__TEXT EXCERPT__.
• • • • • • •

Additionally, since Request and FormData are envelopes that can hold lots of different data, passing them around between different layers of the system means losing an opportunity for TypeScript to enforce correctness in our system. TypeScript usually doesn't know what kind of data they hold in the body. By unwrapping these objects early and converting them into well-defined types, you can leverage TypeScript's type-checking capabilities to ensure data integrity and consistency throughout your application.

Testing the Remix Adapter

Testing this adapter is fairly straightforward using the same outside-in approach we used for the application core.

describe("loader", () => {
  it("should return the top gists for the username", async () => {
    const gists = [stub<Gist>({ id: "gist" })];
    vi.spyOn(gistService, "topGistForUser").mockResolvedValue(gists);
    const response = await loader(stub<LoaderFunctionArgs>({
      params: { username: "octocat" }
    }));

    const data = await response.json();

    expect(data.topGists).toEqual(gists);
  });

  it("should reject with a 404 if the user name is invalid", async () => {
    vi.spyOn(gistService, "topGistForUser").mockRejectedValue(
      new Error("no such user"),
    );

    const response = await loader(stub<LoaderFunctionArgs>({
      params: { username: "no_such_user" }
    }));

    expect(response).rejects.toMatchObject({
      status: 404,
    });
  });
});

Once again, we can mock out our dependencies on the core application logic at the topGistForUser port. This lets us focus on testing only the behavior of this adapter and not other parts of the system. TypeScript guarantees the topGistForUser interface stays in sync and alerts us to any changes in the contract that might break our test or production code.

Conclusion

The hexagonal architecture, with its emphasis on ports and adapters, offers several advantages for developing a maintainable Remix application. Think of ports as walls between different parts of your app. They keep the messy details of how you talk to external systems separate from the core logic. This means you can swap out those external parts without tearing your whole app apart. This isolation significantly simplifies the process of evolving the user interface, as UI changes can be made without the need to rewrite the underlying domain logic. Additionally, updating dependencies becomes more manageable because they are confined to isolated adapters rather than being spread across the entire application. The use of ports also provides excellent test seams, allowing for fast and isolated unit tests that ensure the reliability and stability of your codebase. Let's take a closer look at how to implement these principles effectively within your Remix application.

  • Remix is the Adapter: Your Remix loaders and actions are your HTTP translators. Keep them lean, focused on request/response handling, and let your core business logic shine elsewhere.
  • Unwrap and Conquer: Before you pass data into the heart of your application, take the time to unwrap those Request and FormData objects. Your domain objects will thank you, and so will your type checker.
  • Keep Adapters Pure: Think of your client adapters like diplomats: they facilitate communication, but they don't make policy decisions. Leave the business logic to your core domain.

• • • • • • •

__SET OF TASKS__.
• 1. Reproduce word for word the part of the Remix article that begins at the words "Additionally, since Request and FormData are envelopes" and stops after "throughout your application.".
• 2. Answer these questions using the Remix article:
(a) Which username is passed in the params of the first loader test?
(b) Which status does the second test expect the rejected response to match?
(c) In the closing list, what does the Remix article compare client adapters to?
• 3. Decide whether each statement agrees with the Remix article, and support each yes or no with the deciding words from it:
(a) TypeScript usually knows what kind of data Request and FormData hold in the body.
(b) The adapter test mocks the dependencies on the core application logic at the topGistForUser port.
(c) Under the hexagonal architecture, updating dependencies becomes harder.
Rely only on the Remix article for what comes next.

__GIVEN INFORMATION__.
• • • • • • •

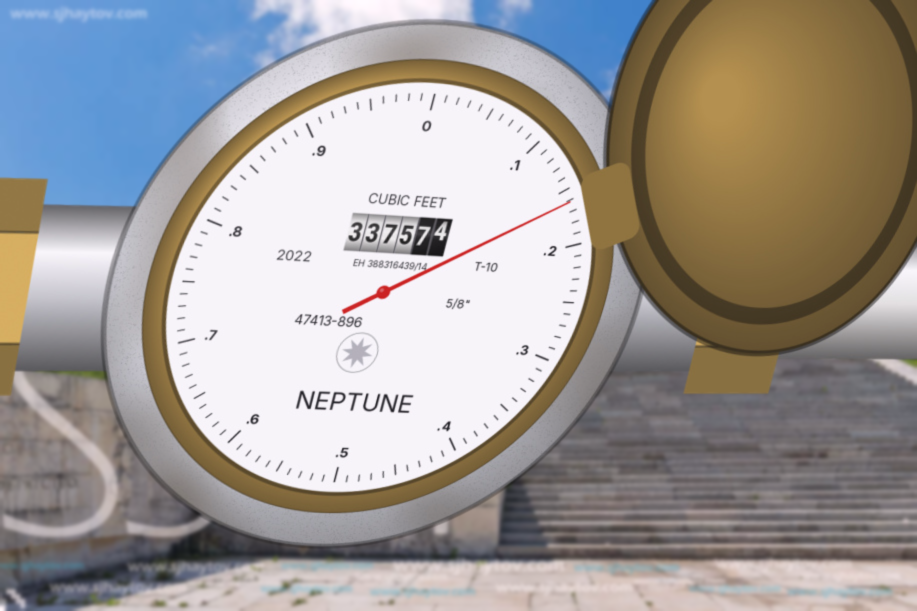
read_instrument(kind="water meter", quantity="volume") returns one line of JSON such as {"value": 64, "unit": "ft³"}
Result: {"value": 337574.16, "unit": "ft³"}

• • • • • • •

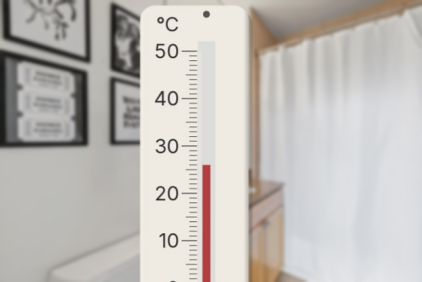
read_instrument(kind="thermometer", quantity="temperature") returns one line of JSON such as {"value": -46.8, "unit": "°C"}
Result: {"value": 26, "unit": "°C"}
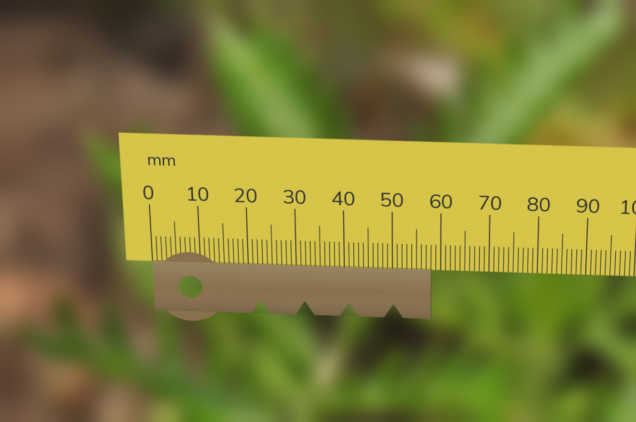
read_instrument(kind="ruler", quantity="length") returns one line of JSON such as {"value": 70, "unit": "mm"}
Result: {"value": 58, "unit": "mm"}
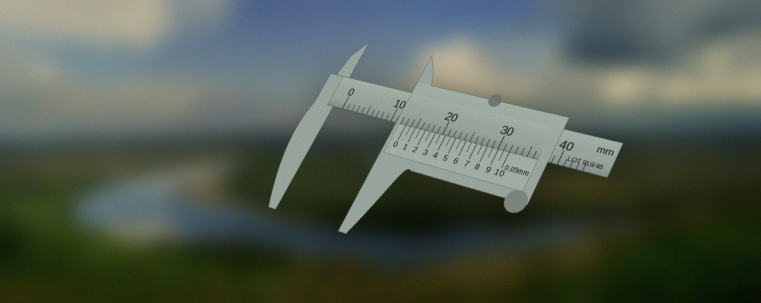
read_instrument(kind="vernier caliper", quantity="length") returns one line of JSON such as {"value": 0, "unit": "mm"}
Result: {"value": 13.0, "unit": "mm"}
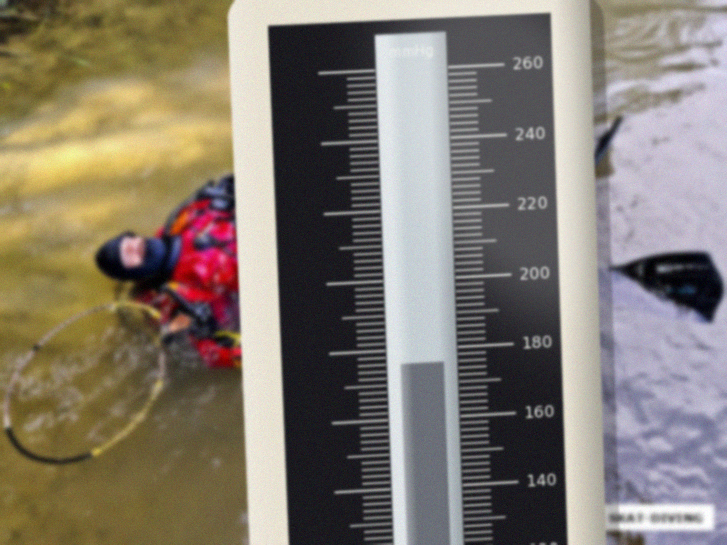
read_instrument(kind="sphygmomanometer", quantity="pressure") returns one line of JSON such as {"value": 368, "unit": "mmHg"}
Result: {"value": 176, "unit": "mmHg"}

• • • • • • •

__PROBLEM SOLUTIONS__.
• 1.
Additionally, since Request and FormData are envelopes that can hold lots of different data, passing them around between different layers of the system means losing an opportunity for TypeScript to enforce correctness in our system. TypeScript usually doesn't know what kind of data they hold in the body. By unwrapping these objects early and converting them into well-defined types, you can leverage TypeScript's type-checking capabilities to ensure data integrity and consistency throughout your application.

• 2.
(a) "octocat"
(b) 404
(c) Diplomats

• 3.
(a) No: "TypeScript usually doesn't know what kind of data they hold in the body."
(b) Yes: "we can mock out our dependencies on the core application logic at the topGistForUser port."
(c) No: "updating dependencies becomes more manageable because they are confined to isolated adapters rather than being spread across the entire application."